Information shown:
★ ★ ★

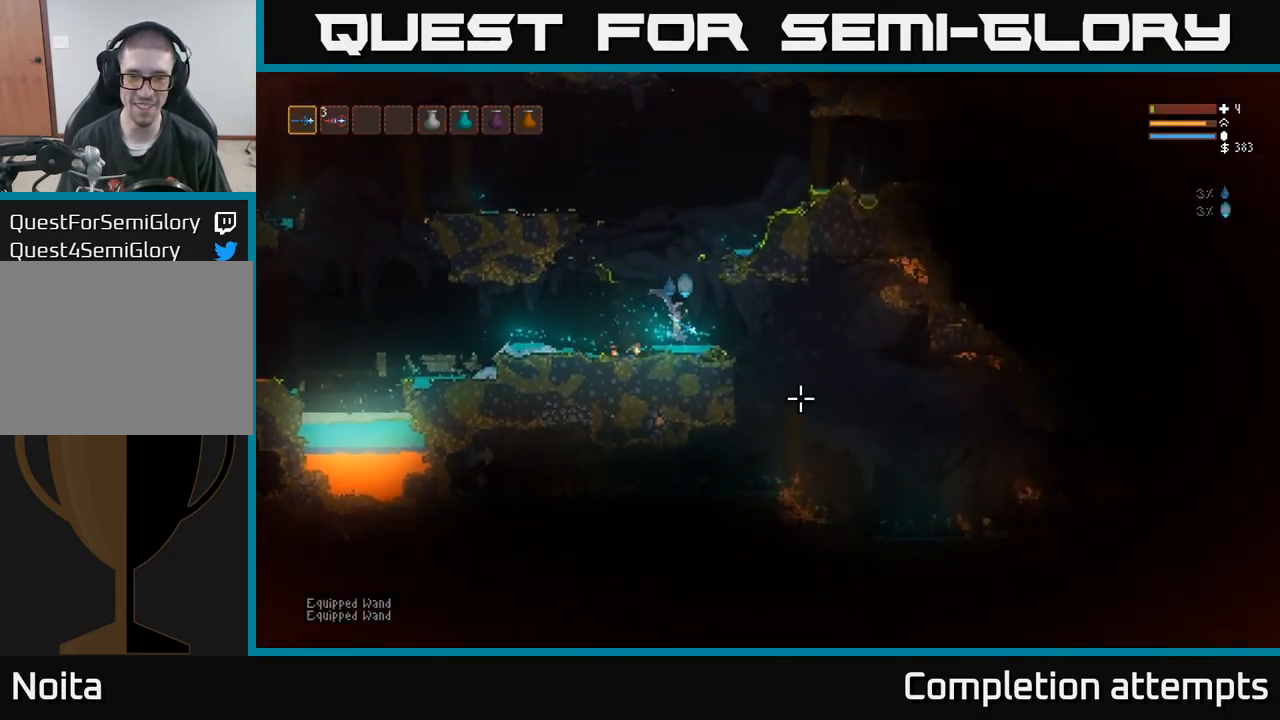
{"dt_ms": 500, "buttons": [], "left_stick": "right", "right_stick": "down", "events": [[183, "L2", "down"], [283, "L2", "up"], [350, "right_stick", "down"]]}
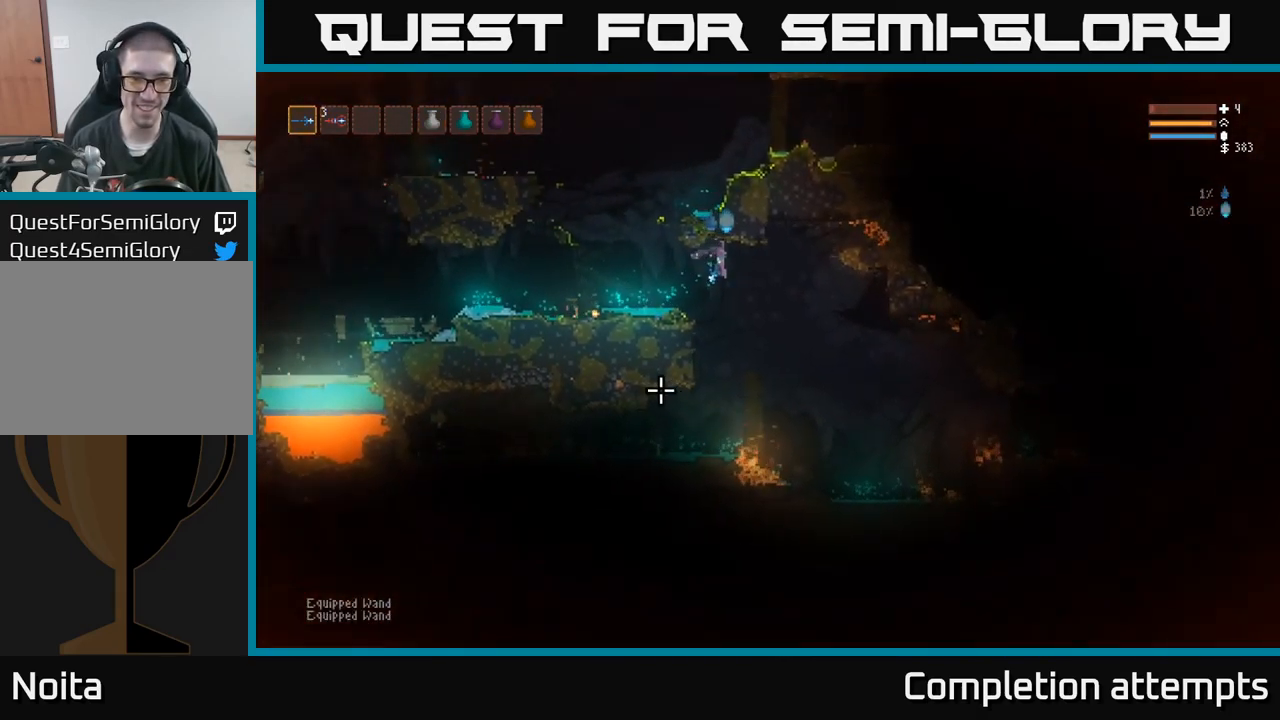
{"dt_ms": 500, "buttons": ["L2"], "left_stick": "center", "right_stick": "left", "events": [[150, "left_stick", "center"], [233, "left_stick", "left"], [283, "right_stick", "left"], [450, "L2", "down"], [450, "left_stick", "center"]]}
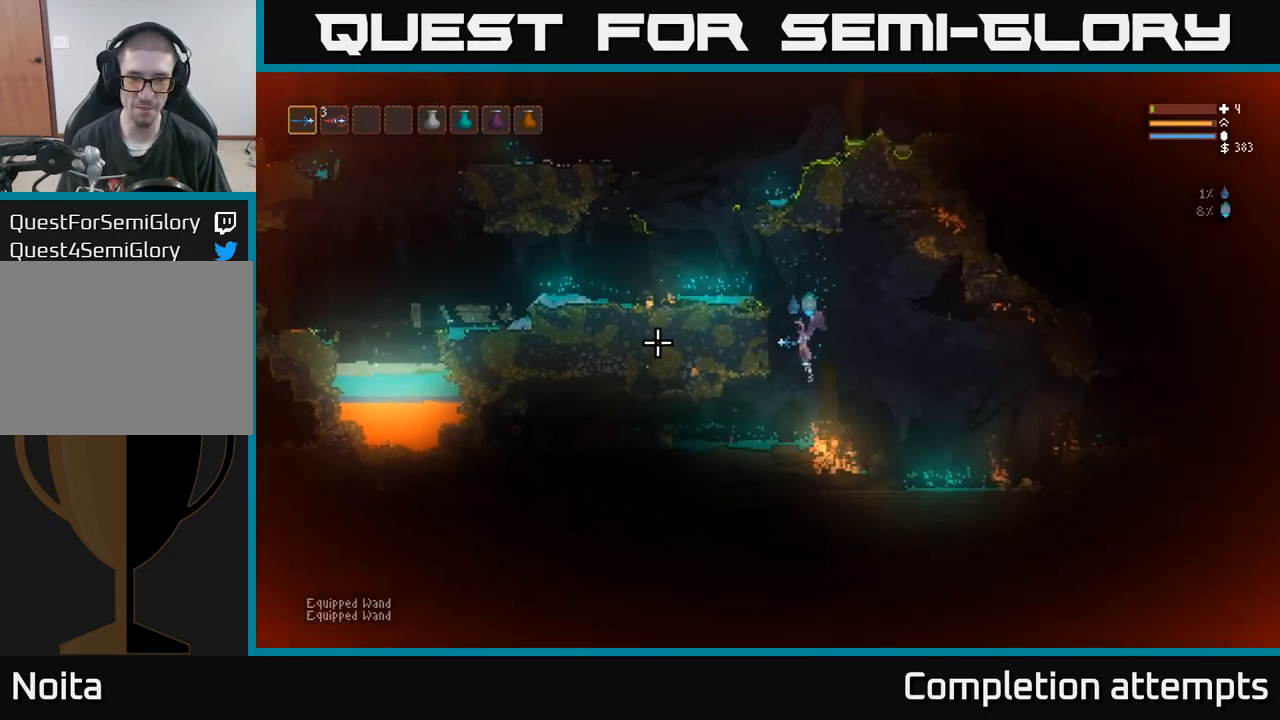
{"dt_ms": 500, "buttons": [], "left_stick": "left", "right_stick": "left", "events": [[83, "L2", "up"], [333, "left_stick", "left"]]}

★ ★ ★

Exactly as written, copy out the listing, but without any pictures.

Response box:
{"dt_ms": 500, "buttons": [], "left_stick": "right", "right_stick": "down", "events": [[183, "L2", "down"], [283, "L2", "up"], [350, "right_stick", "down"]]}
{"dt_ms": 500, "buttons": ["L2"], "left_stick": "center", "right_stick": "left", "events": [[150, "left_stick", "center"], [233, "left_stick", "left"], [283, "right_stick", "left"], [450, "L2", "down"], [450, "left_stick", "center"]]}
{"dt_ms": 500, "buttons": [], "left_stick": "left", "right_stick": "left", "events": [[83, "L2", "up"], [333, "left_stick", "left"]]}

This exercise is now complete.